Financial Times: (翻訳) Nvidiaの禁止されたAIチップが中国の闇市場で価格が2倍に
Microsoftが潜在状態を予測するNextLat論文を発表
- Microsoftが、Transformerの汎化性能を向上させる新たな自己教師あり学習手法「Next-Latent Prediction (NextLat)」を発表しました。
- 次のトークンを予測するだけでなく、モデル自身の次の潜在状態を予測させることで、コンパクトな世界モデルを形成させます。
- 過去の情報をクリーンな要約に圧縮することを強制し、推論能力を向上させるアプローチとして研究者の間で話題です。
Rohan Paul: (翻訳) Microsoftの新しい論文は、Transformerが単なる次のトークンだけでなく、コンパクトな内部状態を学習した際により良く汎化すると主張しています。問題は、通常のTransformerは以前のすべてのトークンを振り返ることができるため、過去をクリーンな要約に圧縮する必要がないことです。

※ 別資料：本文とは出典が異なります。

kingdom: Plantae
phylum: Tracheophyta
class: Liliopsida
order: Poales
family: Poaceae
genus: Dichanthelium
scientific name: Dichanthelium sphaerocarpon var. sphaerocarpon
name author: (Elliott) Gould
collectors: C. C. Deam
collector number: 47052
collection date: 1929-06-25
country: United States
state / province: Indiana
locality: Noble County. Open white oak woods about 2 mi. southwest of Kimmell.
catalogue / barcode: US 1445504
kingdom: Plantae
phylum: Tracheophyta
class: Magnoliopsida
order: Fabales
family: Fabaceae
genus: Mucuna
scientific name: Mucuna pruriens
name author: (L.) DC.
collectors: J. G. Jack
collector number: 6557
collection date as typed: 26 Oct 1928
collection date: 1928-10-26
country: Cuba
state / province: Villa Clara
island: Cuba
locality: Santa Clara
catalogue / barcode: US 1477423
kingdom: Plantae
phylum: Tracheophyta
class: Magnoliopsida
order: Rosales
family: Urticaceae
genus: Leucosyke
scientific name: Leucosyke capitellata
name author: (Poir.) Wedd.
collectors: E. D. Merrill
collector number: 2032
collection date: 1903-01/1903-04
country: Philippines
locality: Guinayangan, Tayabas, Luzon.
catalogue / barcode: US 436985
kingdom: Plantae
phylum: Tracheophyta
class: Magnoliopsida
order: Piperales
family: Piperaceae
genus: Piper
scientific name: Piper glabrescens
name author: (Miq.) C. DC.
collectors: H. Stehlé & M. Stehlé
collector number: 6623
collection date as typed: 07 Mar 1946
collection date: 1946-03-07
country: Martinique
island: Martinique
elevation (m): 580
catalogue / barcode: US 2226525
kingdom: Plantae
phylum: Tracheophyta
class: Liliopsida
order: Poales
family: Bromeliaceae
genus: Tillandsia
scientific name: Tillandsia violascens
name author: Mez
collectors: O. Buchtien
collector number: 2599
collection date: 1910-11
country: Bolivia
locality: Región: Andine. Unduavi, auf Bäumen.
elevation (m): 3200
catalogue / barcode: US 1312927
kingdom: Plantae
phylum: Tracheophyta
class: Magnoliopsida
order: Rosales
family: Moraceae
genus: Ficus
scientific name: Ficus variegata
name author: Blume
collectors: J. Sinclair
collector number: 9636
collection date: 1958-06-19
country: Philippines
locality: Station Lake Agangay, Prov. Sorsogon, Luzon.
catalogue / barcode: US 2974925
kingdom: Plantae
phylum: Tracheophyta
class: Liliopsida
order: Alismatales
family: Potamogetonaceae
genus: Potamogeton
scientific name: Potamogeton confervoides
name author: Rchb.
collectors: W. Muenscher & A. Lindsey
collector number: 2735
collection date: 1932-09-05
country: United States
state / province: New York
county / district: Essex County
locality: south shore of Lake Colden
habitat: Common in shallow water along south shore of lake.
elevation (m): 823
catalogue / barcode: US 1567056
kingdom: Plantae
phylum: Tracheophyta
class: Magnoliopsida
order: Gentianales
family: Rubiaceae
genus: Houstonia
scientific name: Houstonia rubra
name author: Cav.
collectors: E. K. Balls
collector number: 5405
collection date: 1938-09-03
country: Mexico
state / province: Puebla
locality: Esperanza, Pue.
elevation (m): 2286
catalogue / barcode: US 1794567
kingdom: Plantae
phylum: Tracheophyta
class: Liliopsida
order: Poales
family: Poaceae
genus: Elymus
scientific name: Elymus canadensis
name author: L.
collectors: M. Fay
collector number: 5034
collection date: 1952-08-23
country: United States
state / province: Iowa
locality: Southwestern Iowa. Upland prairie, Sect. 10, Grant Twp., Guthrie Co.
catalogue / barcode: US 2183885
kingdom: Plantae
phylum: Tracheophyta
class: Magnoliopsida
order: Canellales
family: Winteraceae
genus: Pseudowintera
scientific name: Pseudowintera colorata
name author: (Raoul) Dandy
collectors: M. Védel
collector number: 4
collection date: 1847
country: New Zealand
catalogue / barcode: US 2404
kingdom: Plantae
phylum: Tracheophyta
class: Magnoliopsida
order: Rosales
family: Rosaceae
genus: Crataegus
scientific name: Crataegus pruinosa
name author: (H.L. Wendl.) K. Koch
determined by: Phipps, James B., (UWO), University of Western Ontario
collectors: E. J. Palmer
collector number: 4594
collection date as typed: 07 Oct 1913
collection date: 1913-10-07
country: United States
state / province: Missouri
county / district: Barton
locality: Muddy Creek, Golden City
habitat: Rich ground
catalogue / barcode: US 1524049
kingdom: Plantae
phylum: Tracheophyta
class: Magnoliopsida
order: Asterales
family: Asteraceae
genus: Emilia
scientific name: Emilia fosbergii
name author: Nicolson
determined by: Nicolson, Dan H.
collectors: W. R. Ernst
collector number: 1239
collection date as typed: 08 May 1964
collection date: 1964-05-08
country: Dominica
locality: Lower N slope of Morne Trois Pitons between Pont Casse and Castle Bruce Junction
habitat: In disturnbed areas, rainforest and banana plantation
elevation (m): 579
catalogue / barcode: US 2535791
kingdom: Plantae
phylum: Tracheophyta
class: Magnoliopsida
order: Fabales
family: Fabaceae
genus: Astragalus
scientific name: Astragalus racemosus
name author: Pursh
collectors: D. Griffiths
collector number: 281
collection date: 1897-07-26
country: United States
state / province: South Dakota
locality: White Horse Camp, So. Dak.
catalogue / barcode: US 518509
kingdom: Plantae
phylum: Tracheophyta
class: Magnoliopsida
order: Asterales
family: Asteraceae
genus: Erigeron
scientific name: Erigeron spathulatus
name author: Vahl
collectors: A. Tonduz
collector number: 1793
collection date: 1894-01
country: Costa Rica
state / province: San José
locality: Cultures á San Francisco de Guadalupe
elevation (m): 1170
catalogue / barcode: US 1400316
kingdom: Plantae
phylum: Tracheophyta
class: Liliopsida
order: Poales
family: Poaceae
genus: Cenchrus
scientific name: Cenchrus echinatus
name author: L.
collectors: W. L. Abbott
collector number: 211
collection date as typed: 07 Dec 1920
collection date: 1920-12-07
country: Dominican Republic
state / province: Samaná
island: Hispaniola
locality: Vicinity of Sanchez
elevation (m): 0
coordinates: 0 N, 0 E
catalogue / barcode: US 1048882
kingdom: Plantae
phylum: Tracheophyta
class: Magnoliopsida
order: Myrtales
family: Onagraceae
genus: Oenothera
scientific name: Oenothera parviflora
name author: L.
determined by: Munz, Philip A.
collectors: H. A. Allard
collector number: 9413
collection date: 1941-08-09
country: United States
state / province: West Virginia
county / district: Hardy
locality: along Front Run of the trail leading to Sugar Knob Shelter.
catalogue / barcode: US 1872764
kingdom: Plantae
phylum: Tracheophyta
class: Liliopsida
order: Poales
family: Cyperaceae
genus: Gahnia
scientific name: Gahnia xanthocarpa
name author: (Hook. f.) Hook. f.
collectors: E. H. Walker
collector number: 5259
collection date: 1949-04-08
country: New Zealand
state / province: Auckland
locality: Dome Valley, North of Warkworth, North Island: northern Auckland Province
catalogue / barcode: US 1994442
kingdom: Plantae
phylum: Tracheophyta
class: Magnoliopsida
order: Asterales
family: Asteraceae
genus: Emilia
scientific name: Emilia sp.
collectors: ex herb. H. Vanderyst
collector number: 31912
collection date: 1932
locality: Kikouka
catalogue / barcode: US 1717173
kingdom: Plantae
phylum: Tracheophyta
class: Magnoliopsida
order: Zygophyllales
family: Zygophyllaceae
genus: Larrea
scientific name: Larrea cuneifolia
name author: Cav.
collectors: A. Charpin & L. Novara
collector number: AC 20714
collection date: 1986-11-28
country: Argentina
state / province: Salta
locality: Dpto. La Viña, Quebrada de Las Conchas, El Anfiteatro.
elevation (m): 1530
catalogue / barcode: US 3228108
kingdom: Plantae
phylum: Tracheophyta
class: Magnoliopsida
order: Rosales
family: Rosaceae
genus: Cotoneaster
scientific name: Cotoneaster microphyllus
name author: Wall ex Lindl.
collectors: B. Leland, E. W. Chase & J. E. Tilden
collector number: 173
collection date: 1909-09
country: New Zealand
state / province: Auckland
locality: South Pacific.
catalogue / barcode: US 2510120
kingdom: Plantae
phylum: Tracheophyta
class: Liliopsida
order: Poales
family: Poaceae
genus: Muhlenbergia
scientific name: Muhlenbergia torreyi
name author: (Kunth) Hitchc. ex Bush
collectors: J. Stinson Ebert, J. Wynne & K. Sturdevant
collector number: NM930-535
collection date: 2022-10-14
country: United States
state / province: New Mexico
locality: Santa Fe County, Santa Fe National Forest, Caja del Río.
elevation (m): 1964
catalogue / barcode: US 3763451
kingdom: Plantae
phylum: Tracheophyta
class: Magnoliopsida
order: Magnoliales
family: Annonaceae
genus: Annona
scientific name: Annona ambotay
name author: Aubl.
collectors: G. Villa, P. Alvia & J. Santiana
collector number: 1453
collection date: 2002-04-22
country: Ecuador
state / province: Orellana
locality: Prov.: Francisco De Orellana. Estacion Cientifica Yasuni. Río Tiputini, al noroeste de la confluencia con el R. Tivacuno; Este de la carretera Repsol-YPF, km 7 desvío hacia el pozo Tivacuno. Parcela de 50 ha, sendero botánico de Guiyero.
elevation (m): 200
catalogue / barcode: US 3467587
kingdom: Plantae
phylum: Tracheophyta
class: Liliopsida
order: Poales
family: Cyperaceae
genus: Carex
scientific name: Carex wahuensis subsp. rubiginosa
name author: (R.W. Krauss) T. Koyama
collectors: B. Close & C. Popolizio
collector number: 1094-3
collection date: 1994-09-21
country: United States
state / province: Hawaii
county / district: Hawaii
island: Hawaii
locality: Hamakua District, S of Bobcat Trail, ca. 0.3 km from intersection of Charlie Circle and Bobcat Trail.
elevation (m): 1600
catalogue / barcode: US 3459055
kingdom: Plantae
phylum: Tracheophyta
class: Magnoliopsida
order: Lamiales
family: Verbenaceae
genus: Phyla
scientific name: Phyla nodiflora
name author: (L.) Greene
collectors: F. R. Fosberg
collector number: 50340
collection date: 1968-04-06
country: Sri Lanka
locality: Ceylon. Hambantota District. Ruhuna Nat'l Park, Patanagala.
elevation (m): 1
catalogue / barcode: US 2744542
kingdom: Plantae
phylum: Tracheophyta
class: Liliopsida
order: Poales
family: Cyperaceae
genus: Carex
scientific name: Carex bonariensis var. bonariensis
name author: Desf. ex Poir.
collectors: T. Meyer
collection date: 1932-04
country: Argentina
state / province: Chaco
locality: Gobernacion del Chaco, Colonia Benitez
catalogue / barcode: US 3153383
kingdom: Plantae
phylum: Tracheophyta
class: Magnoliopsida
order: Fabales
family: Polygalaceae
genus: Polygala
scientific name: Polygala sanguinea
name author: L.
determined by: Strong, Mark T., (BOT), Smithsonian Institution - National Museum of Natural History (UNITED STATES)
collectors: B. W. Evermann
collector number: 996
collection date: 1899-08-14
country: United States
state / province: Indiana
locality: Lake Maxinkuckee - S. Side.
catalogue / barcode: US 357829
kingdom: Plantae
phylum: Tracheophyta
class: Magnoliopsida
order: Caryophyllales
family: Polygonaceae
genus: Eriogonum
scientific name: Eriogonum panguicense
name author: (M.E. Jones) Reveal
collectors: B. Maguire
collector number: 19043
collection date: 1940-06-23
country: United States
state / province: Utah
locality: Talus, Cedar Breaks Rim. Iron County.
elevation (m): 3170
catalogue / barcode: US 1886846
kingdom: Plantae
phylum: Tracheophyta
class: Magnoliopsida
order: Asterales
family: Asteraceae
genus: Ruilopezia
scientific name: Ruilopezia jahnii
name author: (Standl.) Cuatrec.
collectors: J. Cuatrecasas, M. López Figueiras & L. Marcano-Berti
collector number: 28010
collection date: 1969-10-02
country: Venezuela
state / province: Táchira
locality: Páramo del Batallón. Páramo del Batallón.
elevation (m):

LLM-jp-4 Thinkingモデルの公式量子化版GGUFが公開
- LLM-jp-4 Thinkingモデルの公式な量子化版GGUFが、HuggingFaceにてApache-2.0ライセンスで公開されました。
- 性能面の調整が施されており、他の非公式なGGUF版よりも安定して動作すると開発者から報告されています。
- ローカル環境で高性能な日本語推論モデルを手軽に試せるようになり、日本の開発者コミュニティで歓迎されています。
Odashi: 公式の量子化版GGUFを公開しました。性能面の調整がしてあり、他の私家版GGUFよりよく動くと思います。